Continual Learning through Control Minimization
Sander de Haan, Yassine Taoudi-Benchekroun, Pau Vilimelis Aceituno, Benjamin F. Grewe
TL;DR
This work reframes continual learning as a control problem in which learning and prior-task preservation compete within neural dynamics, introducing Equilibrium Fisher Control (EFC). By converting parameter-space regularizers into neuron-specific preservation signals and operating the learning process at equilibrium, EFC induces a continual-natural gradient that implicitly encodes prior-task curvature without storing full Fisher matrices. Theoretical results show that the equilibrium-based preconditioning filters interference from earlier tasks and supports class-incremental convergence, with tighter forgetting bounds than traditional regularization methods. Empirically, EFC recovers curvature-like structure dynamically, matches full-Fisher baselines on forgetting profiles, and achieves strong performance on Split-MNIST, Split-CIFAR10, and Split-Tiny-ImageNet without replay, indicating practical viability and potential biological relevance.
Abstract
Catastrophic forgetting remains a fundamental challenge for neural networks when tasks are trained sequentially.

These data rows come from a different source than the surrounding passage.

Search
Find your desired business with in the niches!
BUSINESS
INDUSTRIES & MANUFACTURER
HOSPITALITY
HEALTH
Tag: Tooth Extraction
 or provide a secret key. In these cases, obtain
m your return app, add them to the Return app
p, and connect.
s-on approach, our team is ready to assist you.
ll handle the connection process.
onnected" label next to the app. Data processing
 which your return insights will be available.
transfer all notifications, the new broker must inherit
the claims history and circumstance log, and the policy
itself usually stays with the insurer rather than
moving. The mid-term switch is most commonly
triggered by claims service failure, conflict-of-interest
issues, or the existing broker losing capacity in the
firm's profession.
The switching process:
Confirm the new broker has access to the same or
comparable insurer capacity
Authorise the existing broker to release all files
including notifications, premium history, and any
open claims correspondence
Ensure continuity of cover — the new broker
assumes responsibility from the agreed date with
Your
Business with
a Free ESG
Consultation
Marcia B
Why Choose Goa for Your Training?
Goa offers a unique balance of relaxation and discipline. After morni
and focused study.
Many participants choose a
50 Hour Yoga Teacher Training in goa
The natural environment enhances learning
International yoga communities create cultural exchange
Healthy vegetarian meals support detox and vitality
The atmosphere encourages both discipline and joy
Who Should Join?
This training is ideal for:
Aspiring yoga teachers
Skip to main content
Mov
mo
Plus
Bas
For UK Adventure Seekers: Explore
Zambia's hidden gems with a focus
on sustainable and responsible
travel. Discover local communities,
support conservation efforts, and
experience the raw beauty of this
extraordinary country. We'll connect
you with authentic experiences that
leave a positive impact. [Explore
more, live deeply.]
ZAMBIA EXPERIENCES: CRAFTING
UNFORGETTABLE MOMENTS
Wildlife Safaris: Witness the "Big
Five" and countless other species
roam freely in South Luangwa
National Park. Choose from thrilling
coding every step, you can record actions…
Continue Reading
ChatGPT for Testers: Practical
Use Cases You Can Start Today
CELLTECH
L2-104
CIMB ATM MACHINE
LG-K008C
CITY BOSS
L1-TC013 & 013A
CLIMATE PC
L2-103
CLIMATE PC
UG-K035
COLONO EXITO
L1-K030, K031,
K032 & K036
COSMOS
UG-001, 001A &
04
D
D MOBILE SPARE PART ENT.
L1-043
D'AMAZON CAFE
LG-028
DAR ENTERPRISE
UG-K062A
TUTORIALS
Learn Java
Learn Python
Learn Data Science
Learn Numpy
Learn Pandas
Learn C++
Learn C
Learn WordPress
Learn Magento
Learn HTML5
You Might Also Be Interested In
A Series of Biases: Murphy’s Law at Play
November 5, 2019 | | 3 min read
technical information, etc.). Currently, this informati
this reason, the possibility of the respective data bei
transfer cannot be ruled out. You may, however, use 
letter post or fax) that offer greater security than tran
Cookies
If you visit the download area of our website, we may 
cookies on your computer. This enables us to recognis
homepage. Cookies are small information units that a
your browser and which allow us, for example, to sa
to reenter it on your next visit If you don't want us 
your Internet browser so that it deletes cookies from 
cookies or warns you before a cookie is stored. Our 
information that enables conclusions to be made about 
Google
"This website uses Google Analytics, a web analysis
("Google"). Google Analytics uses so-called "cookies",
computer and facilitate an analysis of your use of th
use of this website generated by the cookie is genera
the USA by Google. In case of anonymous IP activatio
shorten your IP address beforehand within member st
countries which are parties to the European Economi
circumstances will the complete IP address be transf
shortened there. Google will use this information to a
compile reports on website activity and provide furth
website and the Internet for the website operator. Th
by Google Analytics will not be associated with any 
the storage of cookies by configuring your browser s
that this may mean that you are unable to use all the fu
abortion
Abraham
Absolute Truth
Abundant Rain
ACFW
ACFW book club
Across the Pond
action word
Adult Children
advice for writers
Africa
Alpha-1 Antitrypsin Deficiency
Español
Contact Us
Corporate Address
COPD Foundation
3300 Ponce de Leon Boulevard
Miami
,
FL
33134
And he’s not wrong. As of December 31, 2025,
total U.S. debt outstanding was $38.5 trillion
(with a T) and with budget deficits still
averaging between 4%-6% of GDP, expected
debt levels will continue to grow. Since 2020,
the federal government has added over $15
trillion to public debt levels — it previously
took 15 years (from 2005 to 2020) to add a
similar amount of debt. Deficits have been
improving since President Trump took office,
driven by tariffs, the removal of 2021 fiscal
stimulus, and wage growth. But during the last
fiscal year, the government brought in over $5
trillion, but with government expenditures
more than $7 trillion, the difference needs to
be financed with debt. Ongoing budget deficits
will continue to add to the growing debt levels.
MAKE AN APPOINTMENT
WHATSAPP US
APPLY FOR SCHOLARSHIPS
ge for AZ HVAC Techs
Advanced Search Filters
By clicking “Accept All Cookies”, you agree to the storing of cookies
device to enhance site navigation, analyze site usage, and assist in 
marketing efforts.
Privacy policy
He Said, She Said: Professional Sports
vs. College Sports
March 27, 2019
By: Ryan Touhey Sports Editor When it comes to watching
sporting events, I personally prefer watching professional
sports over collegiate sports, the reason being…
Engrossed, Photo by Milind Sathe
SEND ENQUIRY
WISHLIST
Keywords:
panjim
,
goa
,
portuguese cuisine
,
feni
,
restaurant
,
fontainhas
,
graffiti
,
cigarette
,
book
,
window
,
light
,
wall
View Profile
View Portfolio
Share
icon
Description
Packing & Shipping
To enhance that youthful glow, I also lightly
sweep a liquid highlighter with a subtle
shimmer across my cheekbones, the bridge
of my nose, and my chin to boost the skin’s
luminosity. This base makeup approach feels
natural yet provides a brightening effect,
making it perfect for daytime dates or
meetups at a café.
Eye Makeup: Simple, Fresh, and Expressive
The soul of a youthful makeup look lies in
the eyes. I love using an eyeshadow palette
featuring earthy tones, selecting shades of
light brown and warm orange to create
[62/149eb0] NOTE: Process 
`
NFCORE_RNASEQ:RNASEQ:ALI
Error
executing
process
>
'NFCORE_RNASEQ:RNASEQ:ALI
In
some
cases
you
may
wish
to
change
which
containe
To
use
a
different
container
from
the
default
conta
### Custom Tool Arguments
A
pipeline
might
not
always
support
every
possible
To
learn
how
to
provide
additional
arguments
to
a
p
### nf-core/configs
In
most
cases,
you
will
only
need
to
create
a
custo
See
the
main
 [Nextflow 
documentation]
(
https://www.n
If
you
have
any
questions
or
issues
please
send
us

In this work, we reformulate continual learning as a control problem where learning and preservation signals compete within neural activity dynamics. We convert regularization penalties into preservation signals that protect prior-task representations. Learning then proceeds by minimizing the control effort required to integrate new tasks while competing with the preservation of prior tasks. At equilibrium, the neural activities produce weight updates that implicitly encode the full prior-task curvature, a property we term the continual-natural gradient, requiring no explicit curvature storage. Experiments confirm that our learning framework recovers true prior-task curvature and enables task discrimination, outperforming existing methods on standard benchmarks without replay.